Two years older than me, but only in the year ahead, he swept me off my feet.

He finished his degree and stayed for a masters, so we could finish together.

But in my final year, I got pregnant with Oliver.

Struggled on and did my exams, but it wasn’t my main focus.

He was born in July, as I finished exams in June.

Where everyone else was out celebrating, getting drunk, going out for end of year meals, generally running wild, I was tucked up in bed with my feet raised as my blood pressure was high.

Unsurprising, exams and pregnant, a serious double whammy.

A quick, cheap, registry office marriage, and we’d fallen into married life. Eat sleep, kids, mortgage. No time for fun, no time for me or Nigel. And certainly no time for Nigel to look at me like Jude Greystone looked at the woman in the photograph.

A new bride and mother, my husband and I were like passing ships at times.

The only time we spoke was at the dinner table.

Before he went out to meet his friends or colleagues as he tried to climb the greasy pole of his bank's hierarchy.

He said it was also so at least one of us felt like they had a life.

Not sure why it was me that was always at home. Someone had to be.

After a few years of that, Nigel obviously decided my dining table was not exciting enough. And found a new one. Well, good riddance.

I wasn’t even jealous of her, not really.

It was more the shock of the change, my status quo being ripped out from under me.

My worries over how my children would take it.

If I would be able to make ends meet. At no point did I ever cry ‘I love you.’ No.

‘Come home, I love you’ was not a phrase I’d said to him at the time.

‘How could you?’ ‘What were you thinking?’ ‘Why get me pregnant if you knew you wanted out?’ ‘Selfish Bastard.’ The list of expletives was extensive.

But yet, staring at this image, I’m weirdly jealous of the anonymous woman in the picture.

How would it feel, to have that sort of attention?

That sort of focus. The only time Nigel focused on me in our marriage was if I signed up a large client and the money rolled in.

And even then, it wasn’t me, it was the cheques.

What would she have felt like? To have that man staring at her. I could only dream.

I know Jude Greystone was not her husband.

According to the internet, he’d never married.

Some relationships were long standing, some seriously short, but all loud and gossipy, mainly his celebrity ones.

So he’s still single even now. But lots of women buzzing around him, the tabloids seeming to lap it up.

He’s even annually featured in London’s most eligible bachelor list.

But if, by the looks of all the photographs, he were focused that intensely on you—even if it was fleeting and not real—how would they say no? At least that particular woman had gotten to experience it. Me, nothing at all.

Well, I want it. The more I stare at his photo image album, the more I want more.

I deserve it. I’ve sacrificed as much as I’m going to.

This is my time now. I’m a fully paid-up adult.

Not sure how I got from an accountant’s office to Jude Greystone pictures to me shaking my life up, but I’m here now.

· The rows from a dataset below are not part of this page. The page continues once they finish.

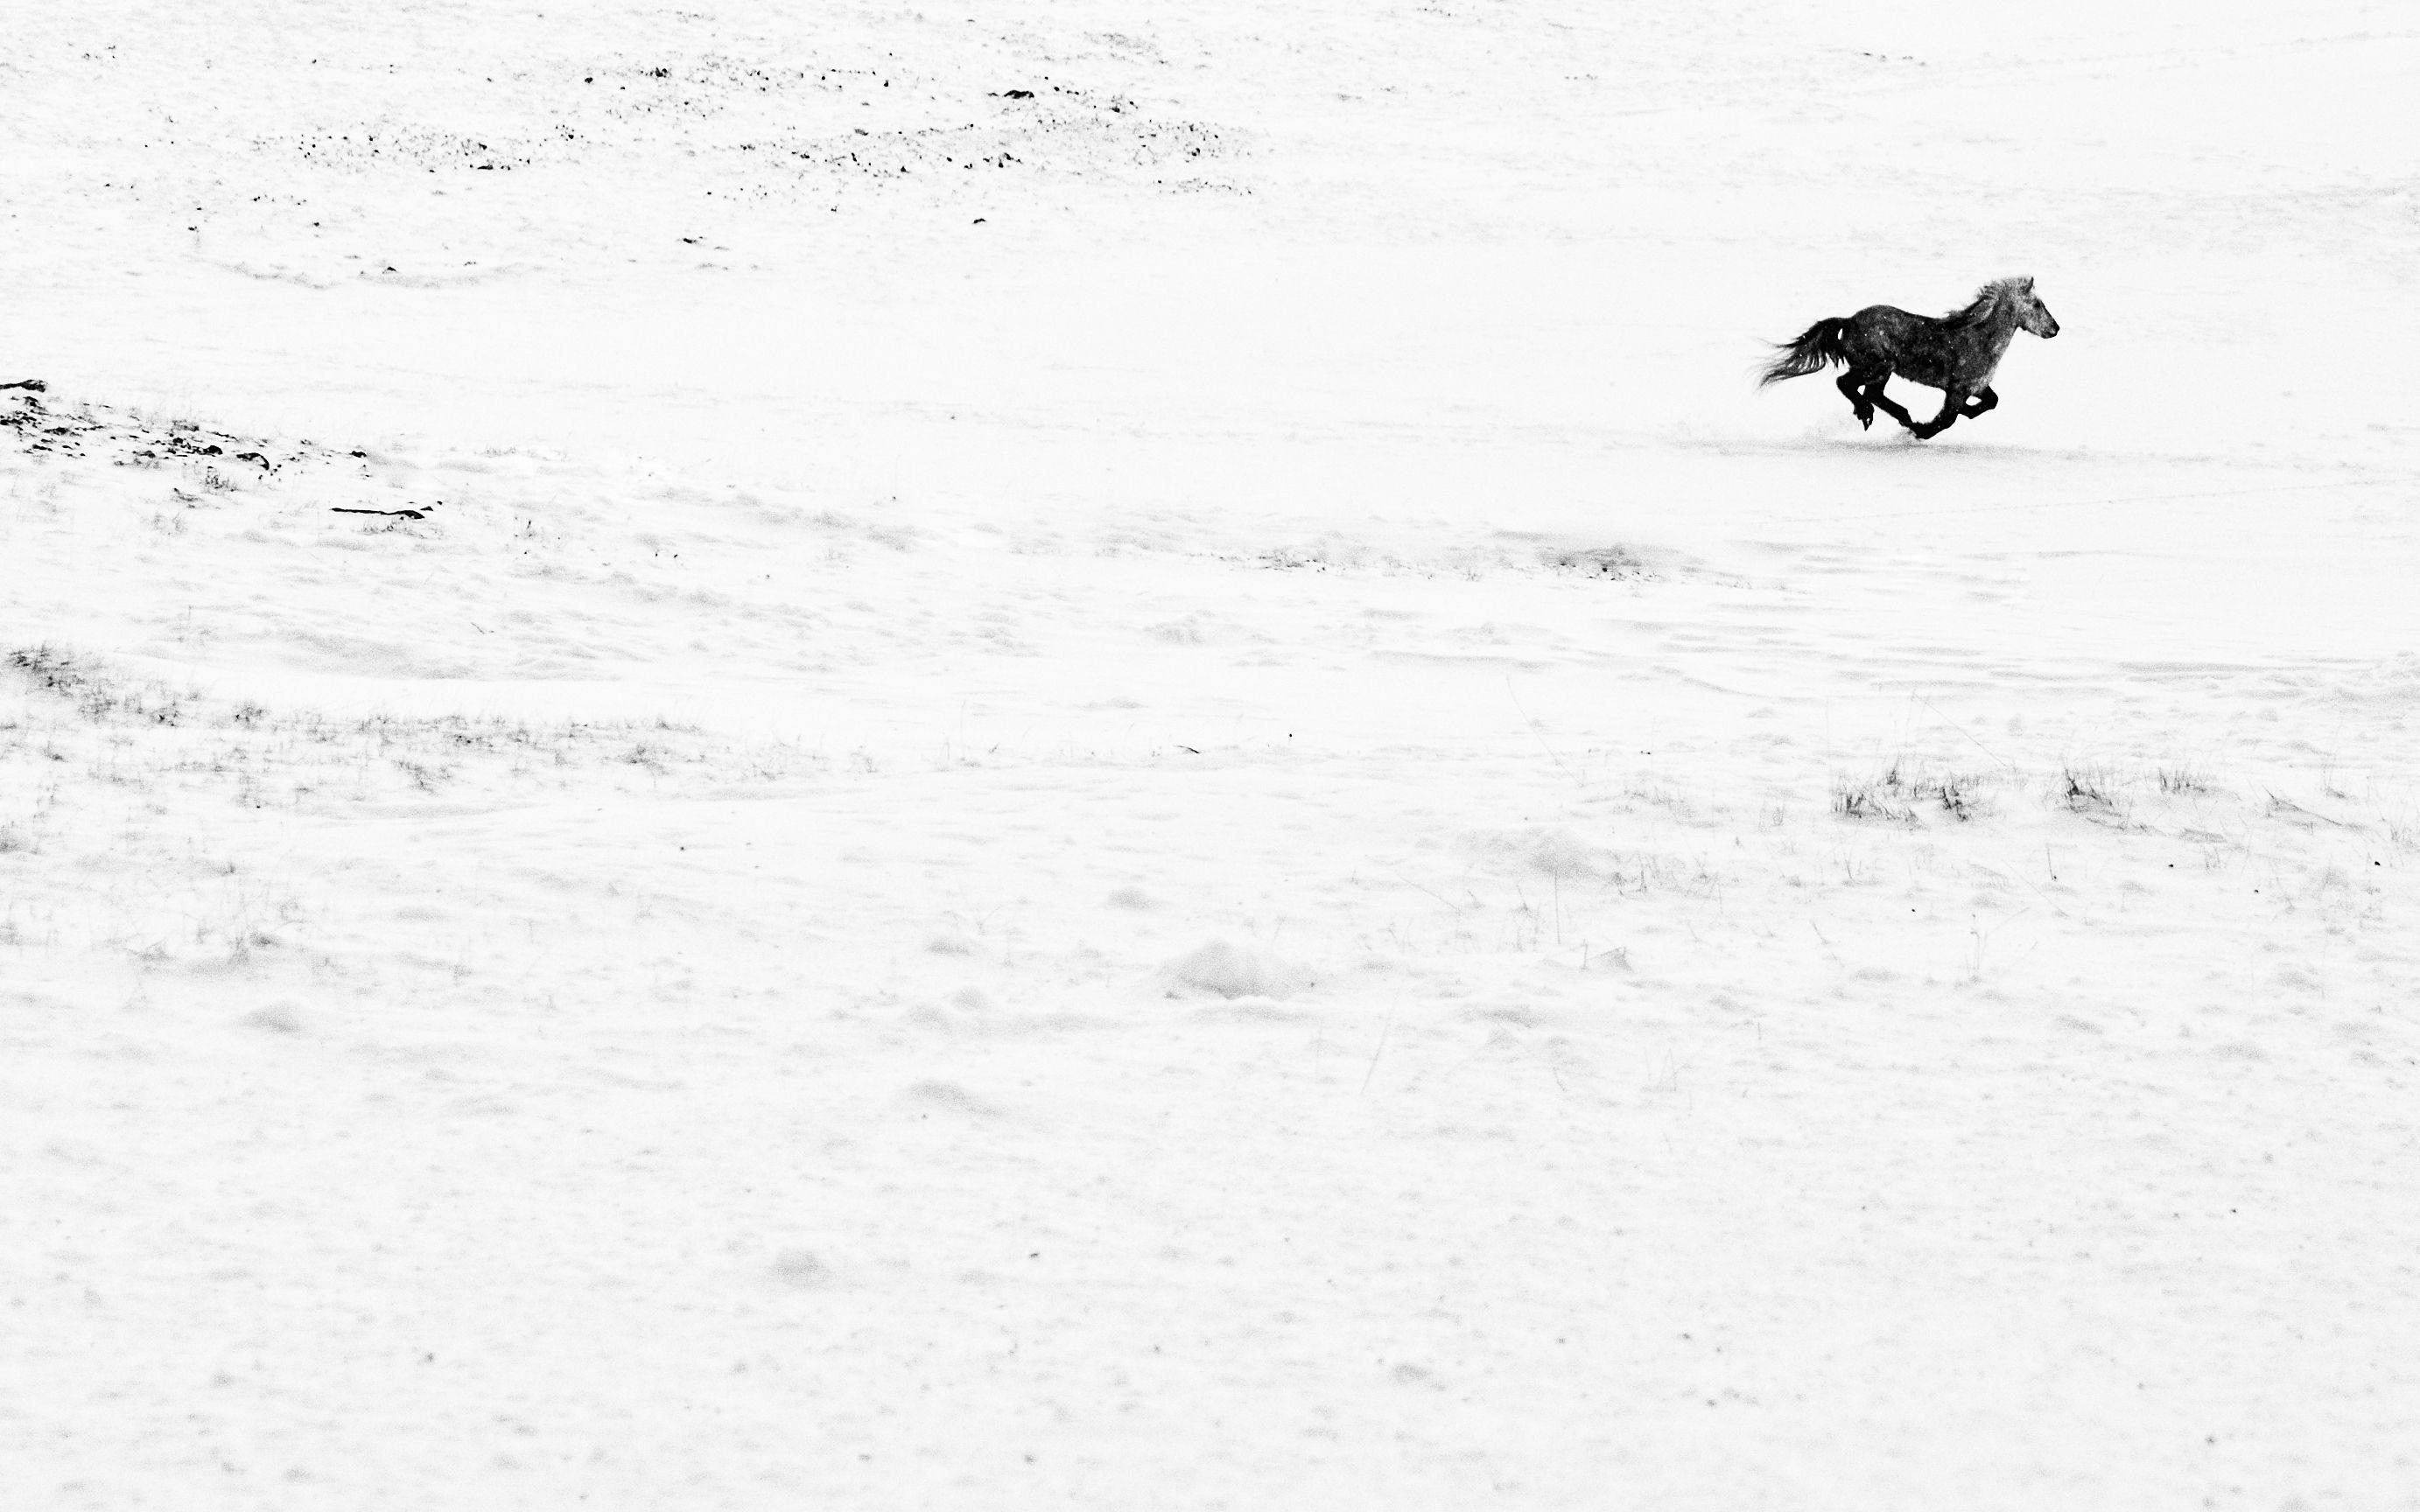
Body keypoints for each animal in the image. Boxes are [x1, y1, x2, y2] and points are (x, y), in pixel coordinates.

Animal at [1759, 277, 2057, 439]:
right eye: (2037, 304)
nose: (2055, 329)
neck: (1979, 338)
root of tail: (1849, 321)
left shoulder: (1976, 386)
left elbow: (1991, 403)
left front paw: (1947, 418)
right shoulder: (1957, 388)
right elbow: (1947, 419)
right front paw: (1920, 432)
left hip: (1882, 371)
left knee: (1871, 394)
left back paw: (1892, 415)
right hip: (1878, 366)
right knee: (1847, 384)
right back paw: (1872, 415)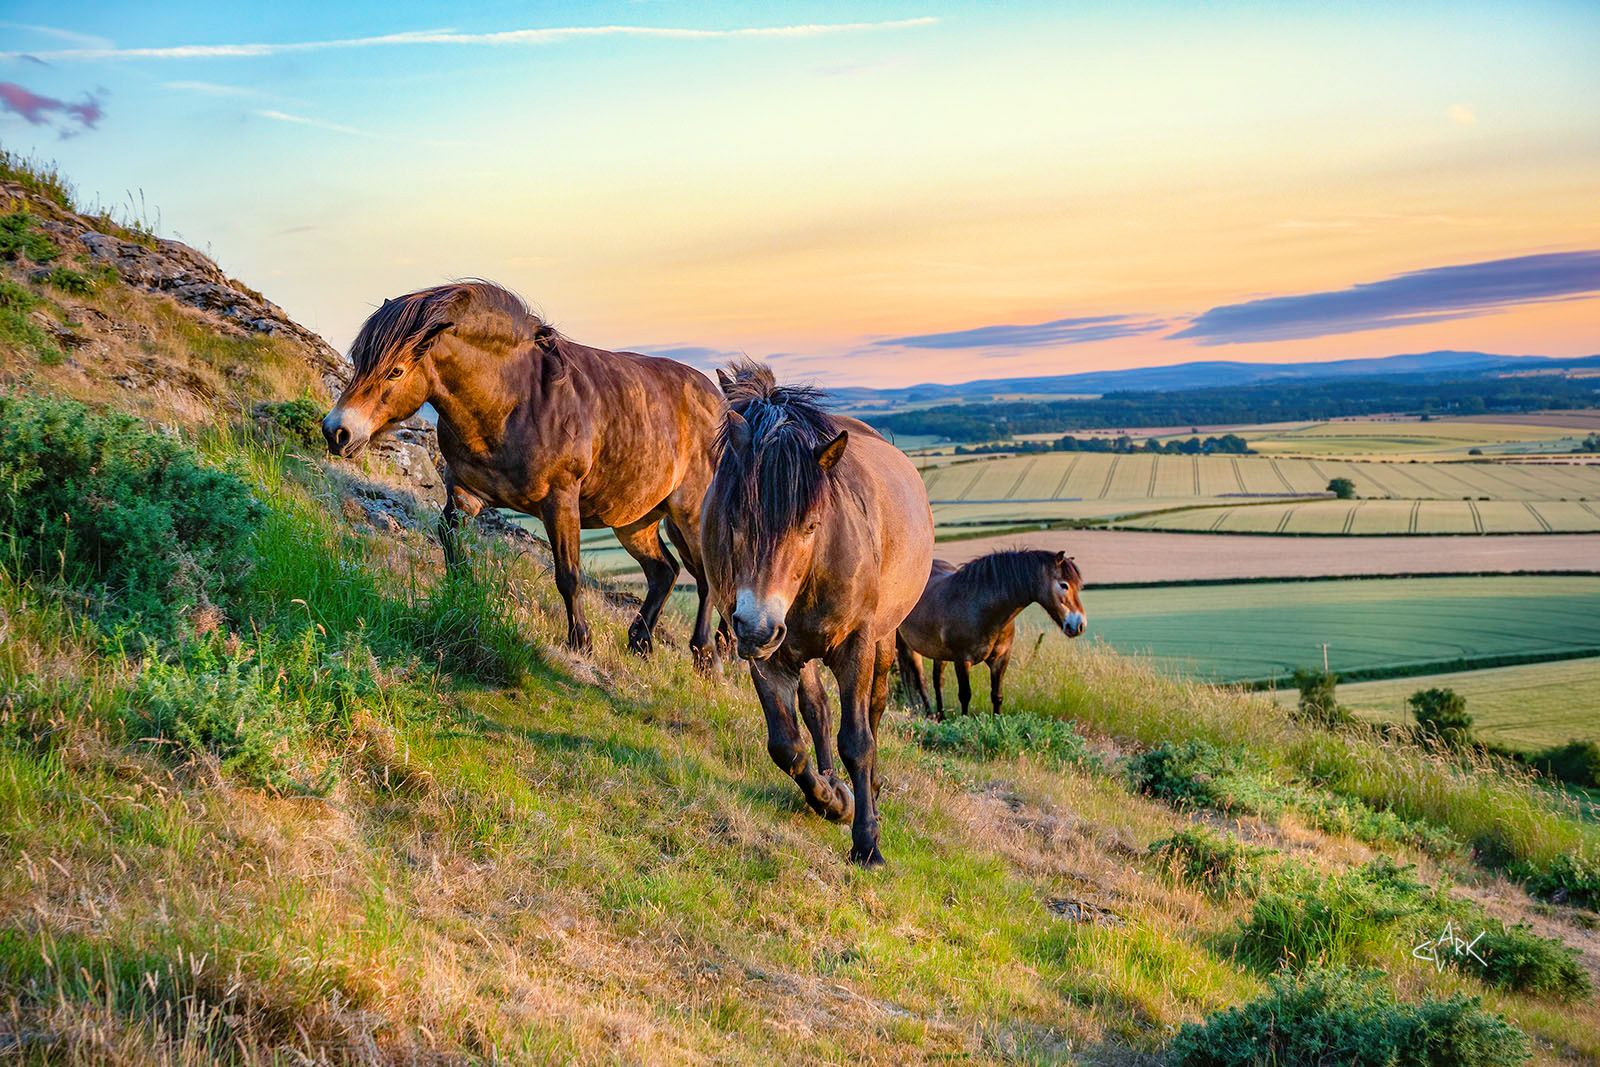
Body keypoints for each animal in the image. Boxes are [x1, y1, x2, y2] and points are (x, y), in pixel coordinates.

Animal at [321, 280, 723, 662]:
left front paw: (581, 642)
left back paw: (704, 653)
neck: (514, 401)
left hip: (689, 513)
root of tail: (718, 403)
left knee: (707, 580)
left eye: (396, 371)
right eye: (358, 358)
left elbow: (568, 575)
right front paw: (462, 592)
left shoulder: (560, 500)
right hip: (634, 520)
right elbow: (449, 540)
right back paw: (640, 642)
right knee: (664, 572)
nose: (337, 431)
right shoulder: (465, 493)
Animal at [700, 361, 934, 867]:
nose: (757, 626)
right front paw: (832, 799)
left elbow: (858, 741)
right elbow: (787, 744)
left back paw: (872, 792)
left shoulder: (856, 644)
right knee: (818, 711)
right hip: (792, 646)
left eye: (809, 525)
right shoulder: (768, 655)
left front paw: (867, 842)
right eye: (735, 517)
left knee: (873, 711)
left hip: (882, 642)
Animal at [896, 549, 1086, 719]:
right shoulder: (962, 660)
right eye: (1064, 585)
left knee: (937, 681)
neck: (981, 607)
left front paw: (997, 723)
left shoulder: (1000, 659)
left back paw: (941, 717)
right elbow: (965, 695)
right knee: (922, 682)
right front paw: (963, 723)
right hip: (908, 647)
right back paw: (931, 715)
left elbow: (997, 696)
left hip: (938, 652)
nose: (1080, 625)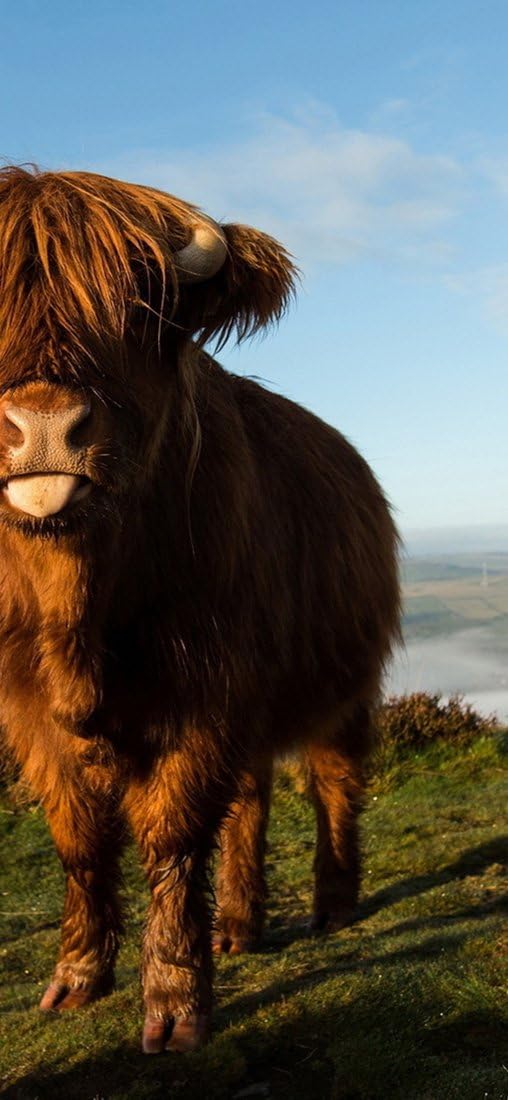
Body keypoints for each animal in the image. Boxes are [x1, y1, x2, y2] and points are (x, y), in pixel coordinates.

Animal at [0, 166, 400, 1054]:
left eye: (134, 316)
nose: (43, 425)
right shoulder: (27, 706)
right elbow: (79, 835)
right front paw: (77, 976)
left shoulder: (206, 688)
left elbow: (174, 832)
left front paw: (176, 1004)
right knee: (250, 796)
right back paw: (240, 924)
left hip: (347, 683)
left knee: (333, 779)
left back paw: (332, 903)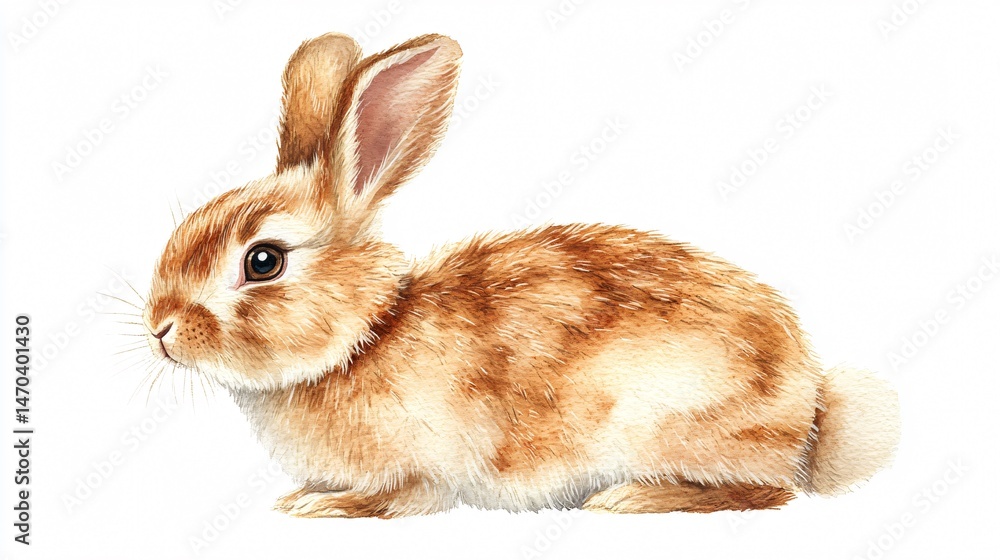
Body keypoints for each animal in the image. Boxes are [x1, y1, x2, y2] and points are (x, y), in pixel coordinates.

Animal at [142, 32, 900, 517]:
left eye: (263, 260)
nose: (160, 328)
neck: (366, 334)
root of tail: (810, 411)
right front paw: (301, 496)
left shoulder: (420, 472)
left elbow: (399, 500)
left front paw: (321, 509)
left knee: (765, 492)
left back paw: (633, 498)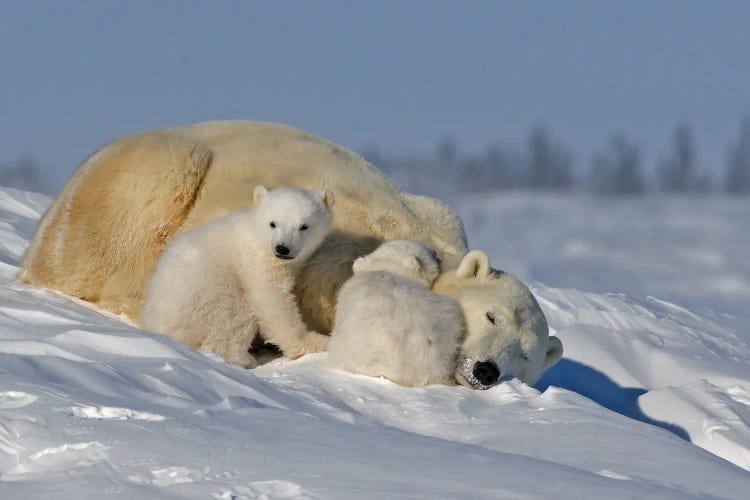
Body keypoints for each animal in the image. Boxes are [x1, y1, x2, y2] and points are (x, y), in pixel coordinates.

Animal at [143, 186, 334, 366]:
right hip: (204, 300)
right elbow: (272, 299)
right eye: (273, 223)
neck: (259, 234)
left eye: (304, 226)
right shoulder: (256, 260)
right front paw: (316, 342)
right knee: (235, 316)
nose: (282, 248)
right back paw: (244, 359)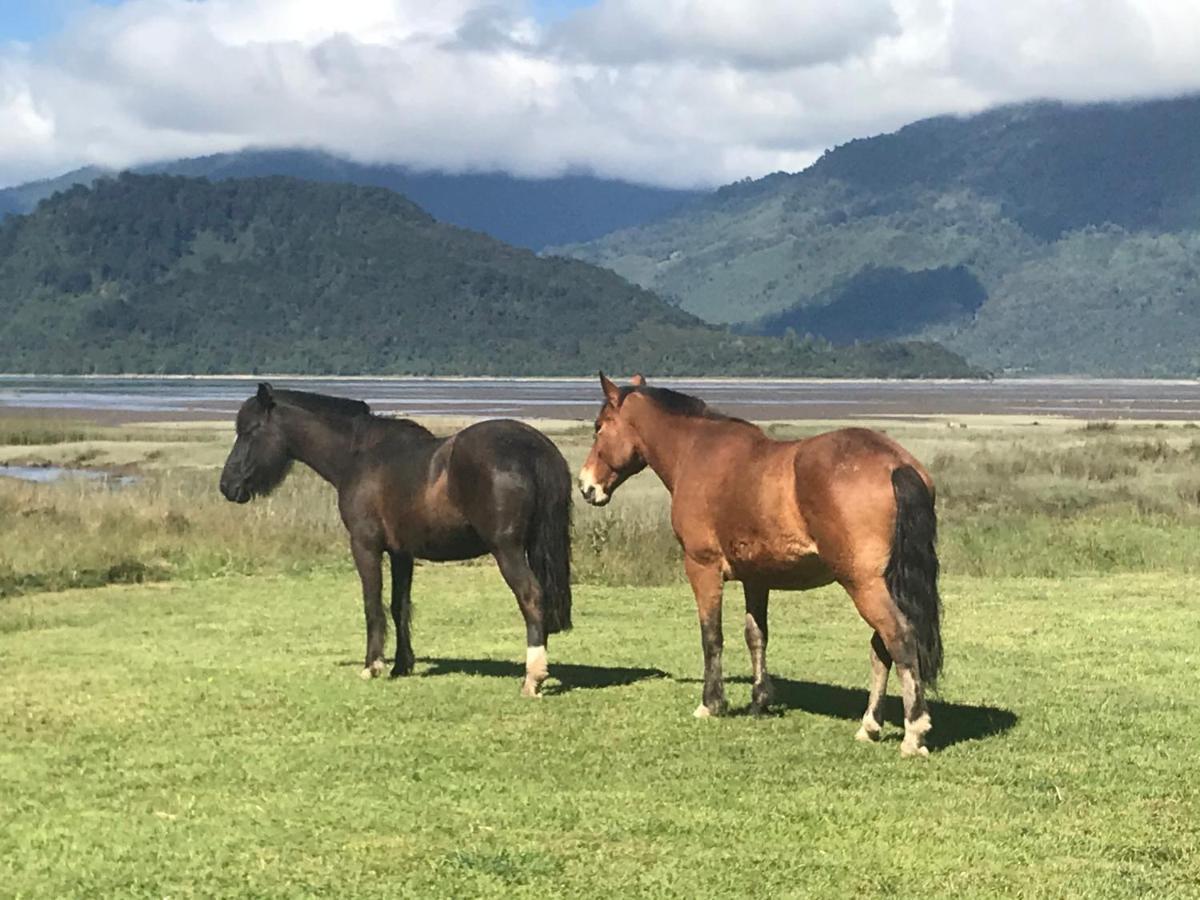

Maybe it was the wine. But I will not be beat. I’ll plan and plot. These conferences in London and Germany are going to be a fabulous success. I’ll meet and schmooze new contracts from people. Spread the joy of recruiting into Europe.

Oooh. Synergy International Recruitment. Motto: Recruiting the world to your doorstep.

I can see it now. Printed in bold letters on a banner above my stand. I’m excited and nervous. Just let me get through January. And this bloody meeting with him. Mogul, CEO, professional negotiator. Entrepreneur. Podcaster. Successful. Everything I’m currently not, but want to be.

Well, I won’t be backing down. As I type out the email, I push all my positive vibes into it. Asking for the meeting that I probably will regret in the morning, along with the extra bottle of wine I open.